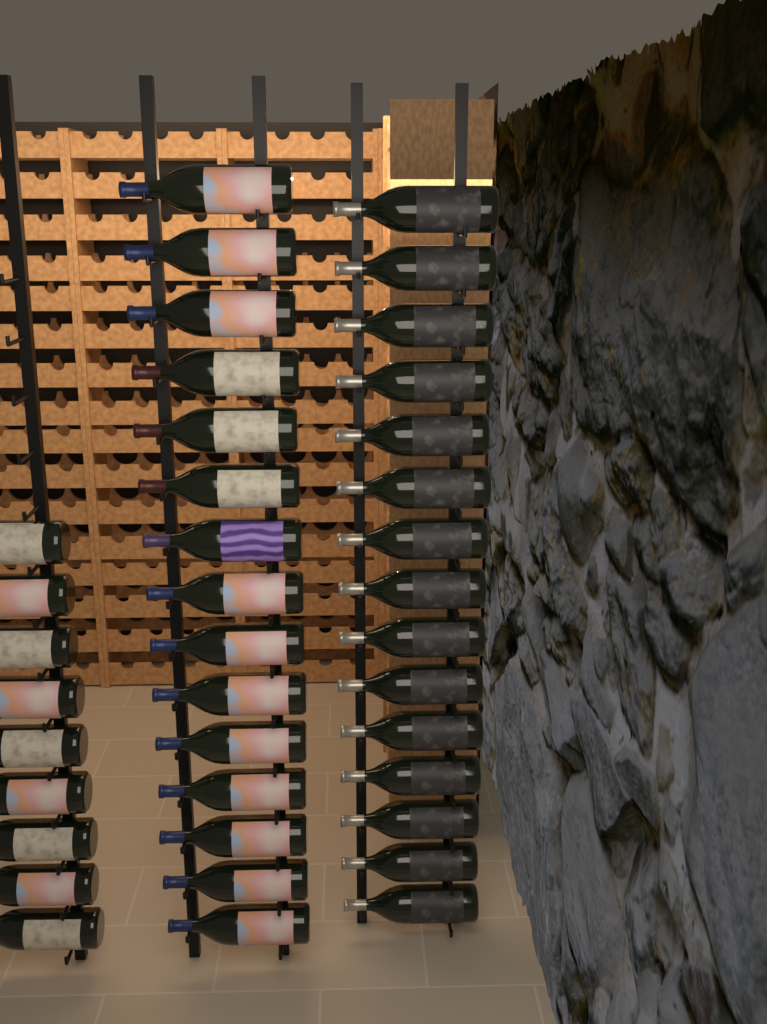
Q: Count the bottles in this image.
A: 39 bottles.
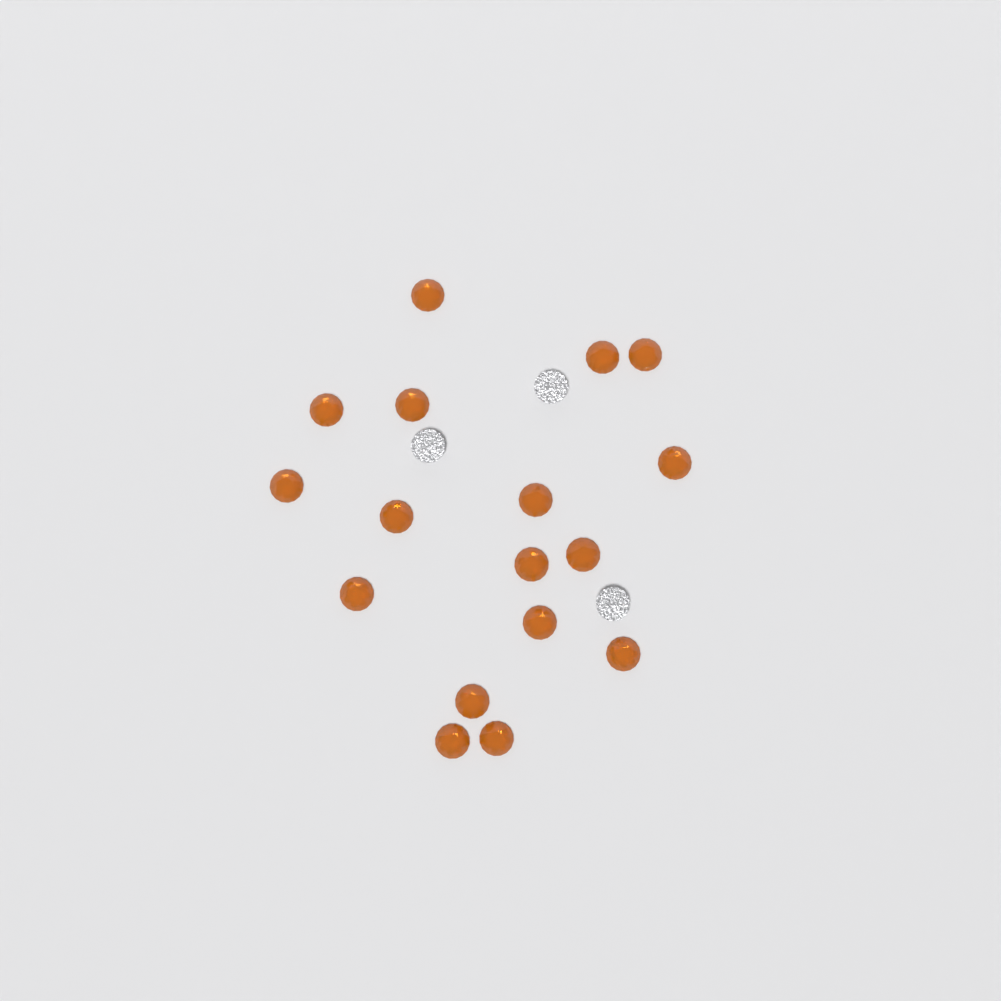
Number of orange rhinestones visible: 17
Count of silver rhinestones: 3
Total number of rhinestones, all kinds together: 20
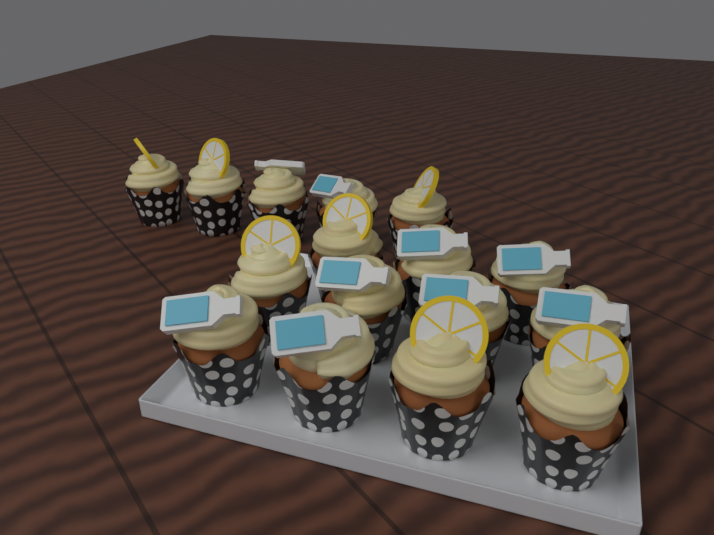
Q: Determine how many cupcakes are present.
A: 16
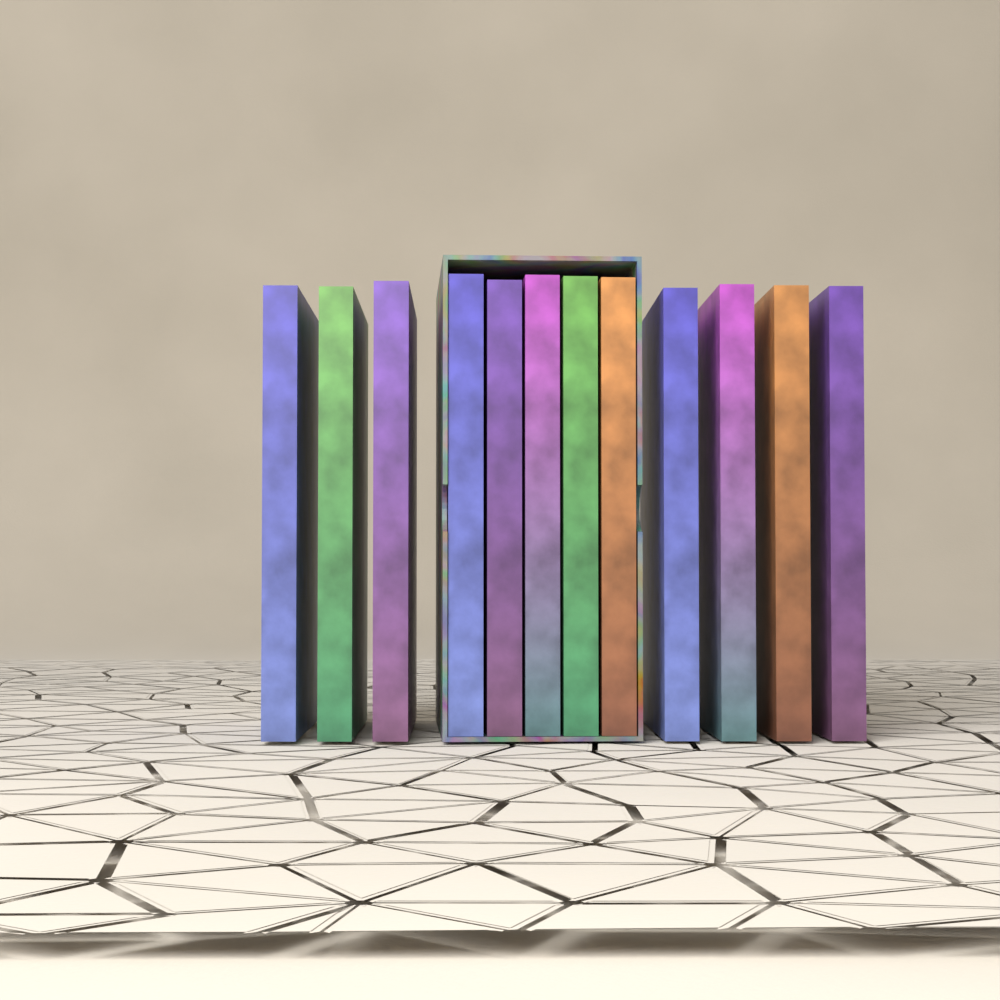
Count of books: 12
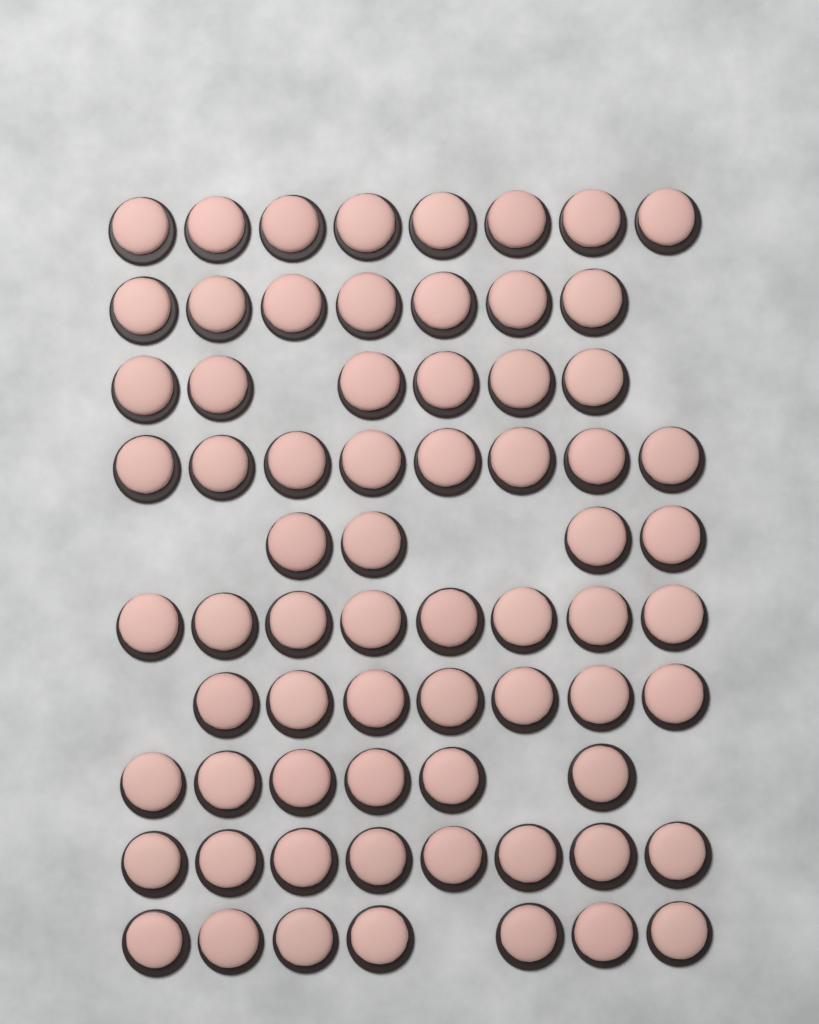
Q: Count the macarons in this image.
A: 69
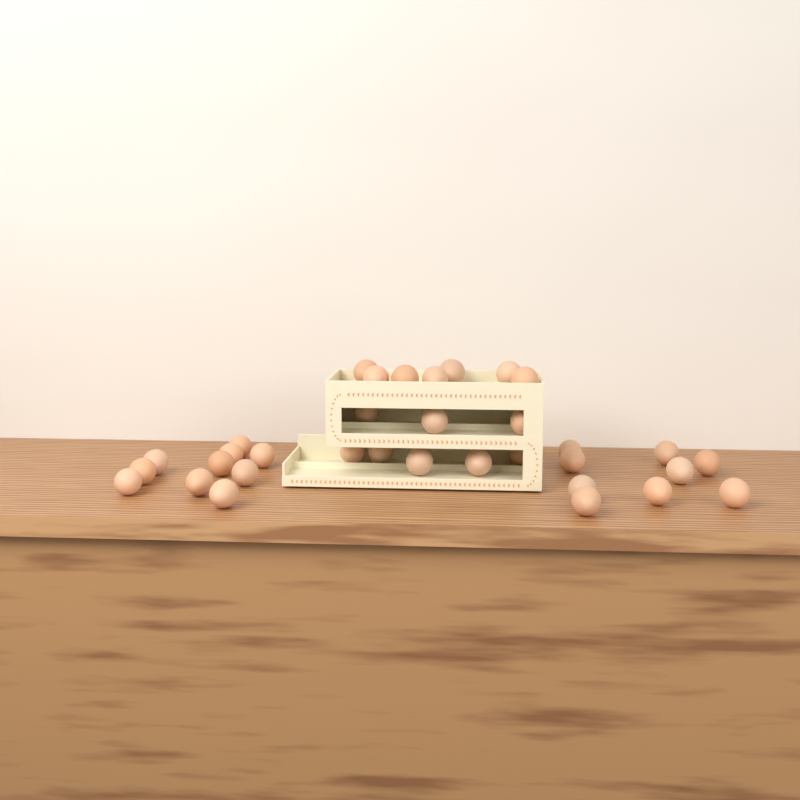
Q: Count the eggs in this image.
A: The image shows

## Problem requirements
How many of the rows above contain the word "Count"? Reply with the number alone.

## Exercise result
5